# DATA EXTRACTS
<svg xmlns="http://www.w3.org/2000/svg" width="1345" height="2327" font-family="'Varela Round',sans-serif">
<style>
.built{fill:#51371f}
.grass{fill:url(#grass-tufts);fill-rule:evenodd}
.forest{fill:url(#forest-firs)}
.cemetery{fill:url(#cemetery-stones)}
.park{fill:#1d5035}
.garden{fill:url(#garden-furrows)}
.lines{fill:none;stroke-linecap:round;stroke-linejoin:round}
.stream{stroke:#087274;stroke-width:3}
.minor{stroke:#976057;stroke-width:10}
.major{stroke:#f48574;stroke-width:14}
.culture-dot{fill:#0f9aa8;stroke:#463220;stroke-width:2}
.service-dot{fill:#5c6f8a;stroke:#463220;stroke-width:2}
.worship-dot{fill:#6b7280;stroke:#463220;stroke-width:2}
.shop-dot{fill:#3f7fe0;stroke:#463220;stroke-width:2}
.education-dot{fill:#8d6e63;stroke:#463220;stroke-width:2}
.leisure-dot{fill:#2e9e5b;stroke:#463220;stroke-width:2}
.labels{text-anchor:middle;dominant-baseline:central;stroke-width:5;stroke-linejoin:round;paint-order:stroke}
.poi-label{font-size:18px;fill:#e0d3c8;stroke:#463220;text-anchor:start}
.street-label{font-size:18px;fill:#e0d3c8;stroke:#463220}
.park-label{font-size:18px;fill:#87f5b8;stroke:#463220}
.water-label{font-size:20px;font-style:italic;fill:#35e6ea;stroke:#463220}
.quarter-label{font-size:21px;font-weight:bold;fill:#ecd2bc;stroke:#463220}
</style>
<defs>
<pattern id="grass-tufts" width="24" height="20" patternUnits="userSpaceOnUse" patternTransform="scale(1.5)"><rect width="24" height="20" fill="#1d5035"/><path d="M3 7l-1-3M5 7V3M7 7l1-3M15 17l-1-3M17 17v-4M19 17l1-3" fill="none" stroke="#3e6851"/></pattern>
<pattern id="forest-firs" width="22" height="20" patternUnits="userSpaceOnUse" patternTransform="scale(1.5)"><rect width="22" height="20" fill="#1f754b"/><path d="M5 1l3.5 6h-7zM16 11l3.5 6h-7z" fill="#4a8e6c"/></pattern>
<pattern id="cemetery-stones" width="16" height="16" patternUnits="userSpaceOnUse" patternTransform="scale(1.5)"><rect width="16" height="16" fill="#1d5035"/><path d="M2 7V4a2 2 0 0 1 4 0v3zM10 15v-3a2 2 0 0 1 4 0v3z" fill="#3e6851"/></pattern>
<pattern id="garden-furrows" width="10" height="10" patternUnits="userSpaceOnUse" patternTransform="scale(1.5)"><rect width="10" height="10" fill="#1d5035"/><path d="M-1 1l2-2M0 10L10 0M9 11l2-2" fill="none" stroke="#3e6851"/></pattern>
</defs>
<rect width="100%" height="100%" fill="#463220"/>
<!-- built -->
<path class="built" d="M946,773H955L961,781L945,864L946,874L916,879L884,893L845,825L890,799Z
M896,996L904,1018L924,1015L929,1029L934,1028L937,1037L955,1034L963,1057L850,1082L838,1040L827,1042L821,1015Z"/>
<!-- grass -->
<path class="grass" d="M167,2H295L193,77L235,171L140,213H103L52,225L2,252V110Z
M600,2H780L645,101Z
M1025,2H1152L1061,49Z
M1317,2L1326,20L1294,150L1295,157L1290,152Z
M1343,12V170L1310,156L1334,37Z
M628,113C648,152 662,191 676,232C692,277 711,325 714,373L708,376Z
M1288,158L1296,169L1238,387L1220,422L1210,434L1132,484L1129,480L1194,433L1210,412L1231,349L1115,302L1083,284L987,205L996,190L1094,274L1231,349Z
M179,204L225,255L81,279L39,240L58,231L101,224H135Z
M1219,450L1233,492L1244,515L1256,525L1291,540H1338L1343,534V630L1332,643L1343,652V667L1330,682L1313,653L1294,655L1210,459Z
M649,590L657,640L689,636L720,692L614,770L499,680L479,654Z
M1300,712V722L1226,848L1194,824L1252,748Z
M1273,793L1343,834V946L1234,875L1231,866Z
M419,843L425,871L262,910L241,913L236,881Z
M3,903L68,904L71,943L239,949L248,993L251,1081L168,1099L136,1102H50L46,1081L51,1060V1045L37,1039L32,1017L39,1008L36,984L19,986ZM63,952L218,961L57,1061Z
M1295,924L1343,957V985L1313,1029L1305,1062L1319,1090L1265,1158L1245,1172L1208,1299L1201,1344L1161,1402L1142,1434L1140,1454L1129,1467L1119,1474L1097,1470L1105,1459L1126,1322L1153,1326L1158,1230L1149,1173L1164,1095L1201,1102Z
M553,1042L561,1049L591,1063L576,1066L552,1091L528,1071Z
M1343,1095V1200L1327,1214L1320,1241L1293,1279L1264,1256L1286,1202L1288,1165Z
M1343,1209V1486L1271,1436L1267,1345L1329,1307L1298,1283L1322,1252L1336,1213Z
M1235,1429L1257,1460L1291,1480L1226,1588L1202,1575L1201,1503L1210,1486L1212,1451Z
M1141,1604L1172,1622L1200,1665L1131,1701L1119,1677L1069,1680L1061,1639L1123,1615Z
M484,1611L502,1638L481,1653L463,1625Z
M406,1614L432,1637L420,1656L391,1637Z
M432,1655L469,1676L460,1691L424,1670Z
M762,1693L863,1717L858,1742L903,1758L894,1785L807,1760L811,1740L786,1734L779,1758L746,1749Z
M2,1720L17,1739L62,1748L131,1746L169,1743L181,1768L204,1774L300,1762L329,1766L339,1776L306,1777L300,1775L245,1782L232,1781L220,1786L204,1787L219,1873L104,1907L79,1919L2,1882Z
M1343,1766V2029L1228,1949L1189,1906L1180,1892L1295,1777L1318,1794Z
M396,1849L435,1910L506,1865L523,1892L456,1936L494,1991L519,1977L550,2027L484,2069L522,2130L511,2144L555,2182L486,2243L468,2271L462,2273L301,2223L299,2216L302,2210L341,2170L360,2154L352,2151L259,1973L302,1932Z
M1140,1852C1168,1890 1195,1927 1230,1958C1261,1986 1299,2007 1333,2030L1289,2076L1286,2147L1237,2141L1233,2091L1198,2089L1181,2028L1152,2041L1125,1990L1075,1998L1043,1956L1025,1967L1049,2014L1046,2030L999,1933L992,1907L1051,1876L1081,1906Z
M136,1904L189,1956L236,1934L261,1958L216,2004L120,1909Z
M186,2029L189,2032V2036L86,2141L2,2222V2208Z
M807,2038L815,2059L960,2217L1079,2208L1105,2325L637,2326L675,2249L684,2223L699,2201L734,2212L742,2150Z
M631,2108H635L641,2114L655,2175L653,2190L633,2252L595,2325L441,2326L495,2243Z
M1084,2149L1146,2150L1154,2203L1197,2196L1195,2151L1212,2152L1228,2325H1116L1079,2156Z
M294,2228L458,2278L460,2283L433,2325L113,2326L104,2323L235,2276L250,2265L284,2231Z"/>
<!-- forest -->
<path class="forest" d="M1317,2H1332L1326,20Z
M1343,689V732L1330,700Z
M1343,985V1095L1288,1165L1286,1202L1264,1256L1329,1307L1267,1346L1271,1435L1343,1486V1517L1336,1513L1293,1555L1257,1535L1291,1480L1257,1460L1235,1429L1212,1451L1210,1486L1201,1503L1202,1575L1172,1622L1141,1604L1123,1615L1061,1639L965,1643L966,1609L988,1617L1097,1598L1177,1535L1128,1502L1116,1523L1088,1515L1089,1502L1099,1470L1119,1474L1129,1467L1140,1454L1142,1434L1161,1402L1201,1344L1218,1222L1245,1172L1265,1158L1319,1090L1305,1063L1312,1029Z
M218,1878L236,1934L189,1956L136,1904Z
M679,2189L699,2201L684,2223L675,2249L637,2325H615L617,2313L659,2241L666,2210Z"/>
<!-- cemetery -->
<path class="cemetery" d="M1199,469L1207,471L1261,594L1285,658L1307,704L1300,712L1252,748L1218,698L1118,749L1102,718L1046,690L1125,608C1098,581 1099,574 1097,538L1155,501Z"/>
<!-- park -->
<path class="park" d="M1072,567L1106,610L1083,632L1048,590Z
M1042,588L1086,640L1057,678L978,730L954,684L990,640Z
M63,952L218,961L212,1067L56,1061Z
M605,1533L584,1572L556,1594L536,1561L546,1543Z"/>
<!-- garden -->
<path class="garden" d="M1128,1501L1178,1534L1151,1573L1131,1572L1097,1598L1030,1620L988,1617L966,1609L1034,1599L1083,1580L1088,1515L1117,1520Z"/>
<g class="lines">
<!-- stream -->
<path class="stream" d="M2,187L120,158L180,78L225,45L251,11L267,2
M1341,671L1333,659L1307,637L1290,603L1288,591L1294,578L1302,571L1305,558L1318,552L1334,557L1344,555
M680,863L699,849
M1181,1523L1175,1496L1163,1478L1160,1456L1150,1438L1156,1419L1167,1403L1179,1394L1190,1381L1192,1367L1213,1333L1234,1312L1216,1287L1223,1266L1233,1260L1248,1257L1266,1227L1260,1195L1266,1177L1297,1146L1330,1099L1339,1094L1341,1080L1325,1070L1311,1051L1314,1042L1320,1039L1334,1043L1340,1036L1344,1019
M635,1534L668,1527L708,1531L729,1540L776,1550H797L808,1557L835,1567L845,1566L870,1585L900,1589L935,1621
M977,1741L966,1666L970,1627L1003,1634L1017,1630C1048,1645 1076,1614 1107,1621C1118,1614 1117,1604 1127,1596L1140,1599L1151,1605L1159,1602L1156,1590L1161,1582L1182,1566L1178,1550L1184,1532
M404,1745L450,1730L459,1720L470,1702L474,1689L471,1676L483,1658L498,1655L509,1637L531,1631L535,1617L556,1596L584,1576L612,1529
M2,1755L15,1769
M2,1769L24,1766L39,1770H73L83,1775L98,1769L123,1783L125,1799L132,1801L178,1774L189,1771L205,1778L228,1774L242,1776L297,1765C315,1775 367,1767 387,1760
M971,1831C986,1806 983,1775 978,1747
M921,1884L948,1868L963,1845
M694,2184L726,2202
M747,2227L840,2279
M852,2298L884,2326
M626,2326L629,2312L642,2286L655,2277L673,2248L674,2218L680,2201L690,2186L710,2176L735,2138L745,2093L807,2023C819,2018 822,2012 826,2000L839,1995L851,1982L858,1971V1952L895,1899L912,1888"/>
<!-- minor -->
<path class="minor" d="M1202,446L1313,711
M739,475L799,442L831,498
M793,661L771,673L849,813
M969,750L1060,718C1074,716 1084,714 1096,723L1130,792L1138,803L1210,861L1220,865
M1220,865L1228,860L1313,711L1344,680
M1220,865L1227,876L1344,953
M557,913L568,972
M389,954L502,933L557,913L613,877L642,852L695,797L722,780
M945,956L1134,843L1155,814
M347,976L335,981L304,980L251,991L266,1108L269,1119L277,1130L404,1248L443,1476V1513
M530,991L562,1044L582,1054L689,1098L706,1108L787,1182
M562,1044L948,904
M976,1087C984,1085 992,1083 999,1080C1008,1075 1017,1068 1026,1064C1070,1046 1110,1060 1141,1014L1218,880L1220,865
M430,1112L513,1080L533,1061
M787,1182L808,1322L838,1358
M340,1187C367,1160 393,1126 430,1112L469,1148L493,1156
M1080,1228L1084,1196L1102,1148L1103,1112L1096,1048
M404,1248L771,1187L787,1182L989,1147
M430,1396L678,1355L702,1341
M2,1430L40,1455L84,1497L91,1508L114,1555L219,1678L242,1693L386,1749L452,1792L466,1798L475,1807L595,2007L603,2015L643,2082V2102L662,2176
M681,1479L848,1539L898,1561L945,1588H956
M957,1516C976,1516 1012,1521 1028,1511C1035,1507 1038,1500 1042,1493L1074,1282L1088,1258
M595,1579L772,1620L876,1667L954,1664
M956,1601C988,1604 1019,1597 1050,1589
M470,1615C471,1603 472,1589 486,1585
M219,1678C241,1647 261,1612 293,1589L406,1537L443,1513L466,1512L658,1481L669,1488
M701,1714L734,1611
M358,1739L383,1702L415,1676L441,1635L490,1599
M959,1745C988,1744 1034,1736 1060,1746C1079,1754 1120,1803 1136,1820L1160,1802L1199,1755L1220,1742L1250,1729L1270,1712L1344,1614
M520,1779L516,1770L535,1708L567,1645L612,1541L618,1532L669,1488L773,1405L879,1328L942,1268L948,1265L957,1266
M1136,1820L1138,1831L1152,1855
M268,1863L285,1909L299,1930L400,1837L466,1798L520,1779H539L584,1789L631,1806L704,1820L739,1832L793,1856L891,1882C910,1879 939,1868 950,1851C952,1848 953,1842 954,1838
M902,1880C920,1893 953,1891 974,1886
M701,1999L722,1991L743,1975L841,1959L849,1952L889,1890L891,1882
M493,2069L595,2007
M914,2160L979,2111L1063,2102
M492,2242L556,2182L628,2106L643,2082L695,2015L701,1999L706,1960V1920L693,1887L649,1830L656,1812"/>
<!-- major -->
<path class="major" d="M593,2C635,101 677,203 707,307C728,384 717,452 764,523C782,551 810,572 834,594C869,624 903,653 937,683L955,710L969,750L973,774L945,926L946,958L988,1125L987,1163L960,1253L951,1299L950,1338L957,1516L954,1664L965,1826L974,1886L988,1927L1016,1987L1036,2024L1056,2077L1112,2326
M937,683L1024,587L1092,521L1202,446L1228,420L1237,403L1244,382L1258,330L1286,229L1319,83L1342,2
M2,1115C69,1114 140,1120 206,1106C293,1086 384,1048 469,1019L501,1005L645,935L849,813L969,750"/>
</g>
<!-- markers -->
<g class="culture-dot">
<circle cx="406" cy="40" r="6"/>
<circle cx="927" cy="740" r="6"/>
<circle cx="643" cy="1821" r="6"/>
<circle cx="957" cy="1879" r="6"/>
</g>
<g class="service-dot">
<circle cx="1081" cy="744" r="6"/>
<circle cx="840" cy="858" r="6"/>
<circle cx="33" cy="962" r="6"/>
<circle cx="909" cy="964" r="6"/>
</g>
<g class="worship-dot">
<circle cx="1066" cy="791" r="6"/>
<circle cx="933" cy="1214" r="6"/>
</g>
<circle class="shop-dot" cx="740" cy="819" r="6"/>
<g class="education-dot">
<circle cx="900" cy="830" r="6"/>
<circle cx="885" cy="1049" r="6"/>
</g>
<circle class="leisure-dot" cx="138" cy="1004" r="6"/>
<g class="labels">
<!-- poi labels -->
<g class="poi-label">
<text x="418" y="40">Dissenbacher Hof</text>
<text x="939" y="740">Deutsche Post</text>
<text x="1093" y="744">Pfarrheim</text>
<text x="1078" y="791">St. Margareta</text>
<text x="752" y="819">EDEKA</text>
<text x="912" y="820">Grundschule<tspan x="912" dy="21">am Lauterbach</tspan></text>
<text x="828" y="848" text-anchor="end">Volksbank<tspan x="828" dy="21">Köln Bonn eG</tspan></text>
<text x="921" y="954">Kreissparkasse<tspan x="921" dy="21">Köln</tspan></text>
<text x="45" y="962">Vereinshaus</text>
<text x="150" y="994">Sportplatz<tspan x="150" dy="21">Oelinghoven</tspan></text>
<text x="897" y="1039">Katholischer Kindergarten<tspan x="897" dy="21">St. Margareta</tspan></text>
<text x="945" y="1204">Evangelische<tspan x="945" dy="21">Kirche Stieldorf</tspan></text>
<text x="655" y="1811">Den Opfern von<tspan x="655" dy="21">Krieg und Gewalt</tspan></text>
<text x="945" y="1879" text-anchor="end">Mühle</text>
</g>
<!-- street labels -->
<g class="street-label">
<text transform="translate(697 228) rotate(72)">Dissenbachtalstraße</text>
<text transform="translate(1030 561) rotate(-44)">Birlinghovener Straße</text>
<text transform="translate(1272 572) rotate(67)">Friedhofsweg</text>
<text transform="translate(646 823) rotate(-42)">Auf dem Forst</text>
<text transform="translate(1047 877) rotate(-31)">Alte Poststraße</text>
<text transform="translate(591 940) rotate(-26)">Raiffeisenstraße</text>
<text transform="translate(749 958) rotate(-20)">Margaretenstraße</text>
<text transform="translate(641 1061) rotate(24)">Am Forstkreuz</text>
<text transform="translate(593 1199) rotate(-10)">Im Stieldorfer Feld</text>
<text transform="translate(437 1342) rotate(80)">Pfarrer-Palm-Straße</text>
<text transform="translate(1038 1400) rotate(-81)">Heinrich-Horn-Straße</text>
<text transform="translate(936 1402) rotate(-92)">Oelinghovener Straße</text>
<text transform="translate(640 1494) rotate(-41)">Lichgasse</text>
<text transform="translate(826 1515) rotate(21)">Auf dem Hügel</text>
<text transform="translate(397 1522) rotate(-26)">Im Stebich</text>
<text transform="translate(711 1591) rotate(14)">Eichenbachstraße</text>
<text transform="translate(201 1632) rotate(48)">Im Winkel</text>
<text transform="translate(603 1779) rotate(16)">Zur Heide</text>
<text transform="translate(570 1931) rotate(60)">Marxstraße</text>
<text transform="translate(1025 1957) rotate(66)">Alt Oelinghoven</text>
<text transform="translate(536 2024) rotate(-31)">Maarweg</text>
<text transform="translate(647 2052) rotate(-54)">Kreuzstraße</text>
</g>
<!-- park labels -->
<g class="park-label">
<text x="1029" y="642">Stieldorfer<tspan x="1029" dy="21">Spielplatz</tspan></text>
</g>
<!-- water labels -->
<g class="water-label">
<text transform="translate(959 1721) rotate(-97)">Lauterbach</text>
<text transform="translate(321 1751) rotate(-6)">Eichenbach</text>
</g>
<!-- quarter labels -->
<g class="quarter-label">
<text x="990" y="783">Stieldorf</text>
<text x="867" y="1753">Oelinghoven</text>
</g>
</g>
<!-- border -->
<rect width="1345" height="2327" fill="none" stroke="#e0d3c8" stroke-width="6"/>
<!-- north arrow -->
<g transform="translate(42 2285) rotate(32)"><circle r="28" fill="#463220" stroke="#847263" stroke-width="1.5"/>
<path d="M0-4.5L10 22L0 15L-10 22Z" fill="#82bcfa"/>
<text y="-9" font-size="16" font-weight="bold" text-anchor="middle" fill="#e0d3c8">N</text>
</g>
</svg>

# THE TASK
Search the listing above for lines containing "scale", and copy them.

# EXPECTED ANSWER
<pattern id="grass-tufts" width="24" height="20" patternUnits="userSpaceOnUse" patternTransform="scale(1.5)"><rect width="24" height="20" fill="#1d5035"/><path d="M3 7l-1-3M5 7V3M7 7l1-3M15 17l-1-3M17 17v-4M19 17l1-3" fill="none" stroke="#3e6851"/></pattern>
<pattern id="forest-firs" width="22" height="20" patternUnits="userSpaceOnUse" patternTransform="scale(1.5)"><rect width="22" height="20" fill="#1f754b"/><path d="M5 1l3.5 6h-7zM16 11l3.5 6h-7z" fill="#4a8e6c"/></pattern>
<pattern id="cemetery-stones" width="16" height="16" patternUnits="userSpaceOnUse" patternTransform="scale(1.5)"><rect width="16" height="16" fill="#1d5035"/><path d="M2 7V4a2 2 0 0 1 4 0v3zM10 15v-3a2 2 0 0 1 4 0v3z" fill="#3e6851"/></pattern>
<pattern id="garden-furrows" width="10" height="10" patternUnits="userSpaceOnUse" patternTransform="scale(1.5)"><rect width="10" height="10" fill="#1d5035"/><path d="M-1 1l2-2M0 10L10 0M9 11l2-2" fill="none" stroke="#3e6851"/></pattern>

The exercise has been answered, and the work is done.